Energy Window International (Media) – The International Desalination and Reuse Association (IDRA) and The Water Center at the University of Pennsylvania said they have signed a one-year collaboration agreement to formalize a partnership between two of the sector’s most active platforms for research, workforce development, and water industry leadership.
The agreement which reflects a shared recognition that the water sector’s biggest challenges, from scaling non-conventional water resources to building the workforce needed to deliver on them, which has equally taken effect from 1 April 2026, to last till 31 March 2027, was signed by IDRA Secretary General Shannon McCarthy and Water Center at Penn Executive Director Howard Neukrug, P.E.
IDRA says the partnership will focus on joint programming across research, student and early-career engagement, industry convenings, and reciprocal participation in each organization’s flagship events, including the 2026 IDRA World Congress in Riyadh. Specific initiatives will be developed and announced by the two organizations over the coming year, IDRA said.

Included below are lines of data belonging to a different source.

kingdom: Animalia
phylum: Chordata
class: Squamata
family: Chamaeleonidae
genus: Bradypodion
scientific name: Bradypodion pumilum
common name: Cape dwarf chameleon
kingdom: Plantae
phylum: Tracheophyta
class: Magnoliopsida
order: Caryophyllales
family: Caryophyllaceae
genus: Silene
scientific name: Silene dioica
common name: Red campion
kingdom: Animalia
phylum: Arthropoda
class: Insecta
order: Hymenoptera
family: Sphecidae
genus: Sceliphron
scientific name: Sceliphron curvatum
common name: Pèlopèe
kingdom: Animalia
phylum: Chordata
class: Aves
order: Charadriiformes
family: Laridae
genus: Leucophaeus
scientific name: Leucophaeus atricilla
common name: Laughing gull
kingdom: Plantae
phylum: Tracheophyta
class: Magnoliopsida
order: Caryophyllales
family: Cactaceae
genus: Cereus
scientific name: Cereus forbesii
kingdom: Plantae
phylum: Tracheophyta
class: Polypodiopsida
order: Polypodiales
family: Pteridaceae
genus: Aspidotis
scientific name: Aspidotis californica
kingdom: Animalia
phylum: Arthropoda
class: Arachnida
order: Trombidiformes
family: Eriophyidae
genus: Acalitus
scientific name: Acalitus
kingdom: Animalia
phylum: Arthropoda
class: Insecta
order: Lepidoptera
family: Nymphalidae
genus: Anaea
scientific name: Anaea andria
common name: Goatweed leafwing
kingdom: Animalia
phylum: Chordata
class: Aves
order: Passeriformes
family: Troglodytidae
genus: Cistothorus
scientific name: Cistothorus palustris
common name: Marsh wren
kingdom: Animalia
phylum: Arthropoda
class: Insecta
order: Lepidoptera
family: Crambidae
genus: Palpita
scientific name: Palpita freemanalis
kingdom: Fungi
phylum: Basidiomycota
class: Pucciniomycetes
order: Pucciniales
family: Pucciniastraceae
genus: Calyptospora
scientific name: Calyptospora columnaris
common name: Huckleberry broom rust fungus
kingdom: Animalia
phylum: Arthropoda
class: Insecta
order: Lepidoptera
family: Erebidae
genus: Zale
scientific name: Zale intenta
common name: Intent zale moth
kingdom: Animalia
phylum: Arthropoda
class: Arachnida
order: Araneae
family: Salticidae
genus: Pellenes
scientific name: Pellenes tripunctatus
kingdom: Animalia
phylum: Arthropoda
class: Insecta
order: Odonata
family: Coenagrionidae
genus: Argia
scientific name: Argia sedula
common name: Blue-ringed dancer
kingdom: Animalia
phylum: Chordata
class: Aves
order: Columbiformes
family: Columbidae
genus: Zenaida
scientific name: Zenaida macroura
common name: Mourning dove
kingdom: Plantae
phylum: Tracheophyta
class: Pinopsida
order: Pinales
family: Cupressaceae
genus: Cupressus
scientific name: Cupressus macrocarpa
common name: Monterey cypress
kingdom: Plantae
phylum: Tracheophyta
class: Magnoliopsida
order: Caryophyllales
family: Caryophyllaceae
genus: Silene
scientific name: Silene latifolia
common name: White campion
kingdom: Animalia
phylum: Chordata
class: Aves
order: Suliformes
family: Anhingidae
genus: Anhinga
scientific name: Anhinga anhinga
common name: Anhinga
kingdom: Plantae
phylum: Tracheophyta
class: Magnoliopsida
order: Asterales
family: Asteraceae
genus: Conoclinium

“This partnership connects two communities that, together, can do more than either could alone: translate cutting-edge research into real-world application, open doors for the next generation of water leaders, and strengthen the policy and workforce foundations that the sector’s current growth phase demands. I look forward to what we will build together over the coming year,” said Shannon McCarthy, Secretary General of IDRA.
“The global water sector is in a period of rapid change, and the water security challenges we are working to solve in building a future water workforce are challenges that cross borders,” says Howard Neukrug, P.E., Executive Director of The Water Center at Penn. “Partnering with IDRA gives our researchers, professors, students, and Corporate Roundtable members a direct line into the global desalination and reuse community, and gives IDRA’s members a gateway into the research and leadership work we are leading here at Penn. This is the kind of collaboration that moves our sector forward.”
Energy Window International (Media) gathered that the Water Center at Penn operates as a hub for applied water research, policy engagement, and leadership development in the United States, with a particular focus on utility transformation, equity, and the future of the water workforce. IDRA says it represents the global desalination and water reuse sector, with members across more than 60 countries spanning utilities, technology providers, financial institutions, research organizations, and governments.
IDRA further said that the partnership will build on its broader strategy of deepening relationships with leading academic institutions and policy bodies as the sector enters what it said was described as “its fastest growth phase on record”. It said installed desalination capacity has grown significantly since 2020, and water reuse capacity continues to scale rapidly as regulators in the US, EU, Middle East, and beyond move to formalize potable and non-potable reuse frameworks.
The two organizations said they would review and evaluate the collaboration at the end of the one-year term, with the opportunity to strengthen and enhance the partnership moving forward.